== GIVEN RECORDS ==

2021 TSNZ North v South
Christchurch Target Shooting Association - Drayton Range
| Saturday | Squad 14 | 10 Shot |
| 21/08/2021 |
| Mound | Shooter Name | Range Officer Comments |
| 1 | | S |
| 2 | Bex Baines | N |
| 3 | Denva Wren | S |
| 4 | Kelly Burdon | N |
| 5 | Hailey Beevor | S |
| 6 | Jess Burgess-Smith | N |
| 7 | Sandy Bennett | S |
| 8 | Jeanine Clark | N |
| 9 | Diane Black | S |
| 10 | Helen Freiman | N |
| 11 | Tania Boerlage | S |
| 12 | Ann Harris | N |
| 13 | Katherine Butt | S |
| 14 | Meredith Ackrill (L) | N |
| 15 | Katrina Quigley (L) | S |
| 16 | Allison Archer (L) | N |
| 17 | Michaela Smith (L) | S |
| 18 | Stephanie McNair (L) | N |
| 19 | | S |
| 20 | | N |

===
== GIVEN RECORDS ==

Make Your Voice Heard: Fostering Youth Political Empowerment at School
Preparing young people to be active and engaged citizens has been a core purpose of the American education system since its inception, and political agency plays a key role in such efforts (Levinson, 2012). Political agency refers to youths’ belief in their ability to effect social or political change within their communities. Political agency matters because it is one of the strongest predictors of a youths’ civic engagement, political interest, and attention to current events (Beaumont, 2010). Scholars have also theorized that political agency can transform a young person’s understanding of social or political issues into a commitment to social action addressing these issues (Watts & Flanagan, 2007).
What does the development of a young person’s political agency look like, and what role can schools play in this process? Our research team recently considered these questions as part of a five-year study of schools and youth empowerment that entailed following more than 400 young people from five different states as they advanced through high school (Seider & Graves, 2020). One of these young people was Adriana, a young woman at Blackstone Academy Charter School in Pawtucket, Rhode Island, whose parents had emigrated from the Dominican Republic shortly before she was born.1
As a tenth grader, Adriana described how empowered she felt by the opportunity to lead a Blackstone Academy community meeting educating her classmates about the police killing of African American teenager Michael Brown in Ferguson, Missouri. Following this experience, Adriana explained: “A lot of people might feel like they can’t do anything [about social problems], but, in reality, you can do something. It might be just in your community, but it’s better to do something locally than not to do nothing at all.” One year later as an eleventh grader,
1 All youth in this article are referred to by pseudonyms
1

===
== GIVEN RECORDS ==

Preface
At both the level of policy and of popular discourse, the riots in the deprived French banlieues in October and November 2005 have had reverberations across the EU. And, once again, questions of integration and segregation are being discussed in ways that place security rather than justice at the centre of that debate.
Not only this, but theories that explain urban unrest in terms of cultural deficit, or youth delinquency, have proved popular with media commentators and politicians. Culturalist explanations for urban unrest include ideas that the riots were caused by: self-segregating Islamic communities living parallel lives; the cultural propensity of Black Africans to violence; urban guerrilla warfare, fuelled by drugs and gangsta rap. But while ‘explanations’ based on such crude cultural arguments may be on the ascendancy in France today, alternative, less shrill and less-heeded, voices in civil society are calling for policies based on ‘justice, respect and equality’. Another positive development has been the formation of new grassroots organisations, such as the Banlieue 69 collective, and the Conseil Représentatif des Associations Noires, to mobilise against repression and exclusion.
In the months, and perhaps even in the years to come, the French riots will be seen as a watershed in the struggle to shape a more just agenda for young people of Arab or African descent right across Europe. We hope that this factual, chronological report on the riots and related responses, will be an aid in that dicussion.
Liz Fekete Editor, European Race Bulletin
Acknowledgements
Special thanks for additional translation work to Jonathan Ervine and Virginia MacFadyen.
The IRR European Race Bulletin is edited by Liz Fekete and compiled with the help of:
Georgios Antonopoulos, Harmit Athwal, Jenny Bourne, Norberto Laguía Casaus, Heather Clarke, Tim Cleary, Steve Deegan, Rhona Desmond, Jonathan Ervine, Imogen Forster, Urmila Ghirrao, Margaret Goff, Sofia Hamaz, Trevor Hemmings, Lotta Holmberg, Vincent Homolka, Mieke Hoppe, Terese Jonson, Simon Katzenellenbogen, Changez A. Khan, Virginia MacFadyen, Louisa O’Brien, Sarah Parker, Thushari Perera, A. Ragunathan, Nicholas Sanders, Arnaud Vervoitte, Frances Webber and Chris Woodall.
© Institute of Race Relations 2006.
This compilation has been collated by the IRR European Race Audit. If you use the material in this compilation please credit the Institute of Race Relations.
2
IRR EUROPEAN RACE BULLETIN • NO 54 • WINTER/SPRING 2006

===

● **WORK REQUIRED**
All lines above between those holding "Preparing young people" and "What does the", inclusive, must be set down unchanged, and no other line may be included.

● **OUTPUT FOR THIS EXERCISE**
Preparing young people to be active and engaged citizens has been a core purpose of the American education system since its inception, and political agency plays a key role in such efforts (Levinson, 2012). Political agency refers to youths’ belief in their ability to effect social or political change within their communities. Political agency matters because it is one of the strongest predictors of a youths’ civic engagement, political interest, and attention to current events (Beaumont, 2010). Scholars have also theorized that political agency can transform a young person’s understanding of social or political issues into a commitment to social action addressing these issues (Watts & Flanagan, 2007).
What does the development of a young person’s political agency look like, and what role can schools play in this process? Our research team recently considered these questions as part of a five-year study of schools and youth empowerment that entailed following more than 400 young people from five different states as they advanced through high school (Seider & Graves, 2020). One of these young people was Adriana, a young woman at Blackstone Academy Charter School in Pawtucket, Rhode Island, whose parents had emigrated from the Dominican Republic shortly before she was born.1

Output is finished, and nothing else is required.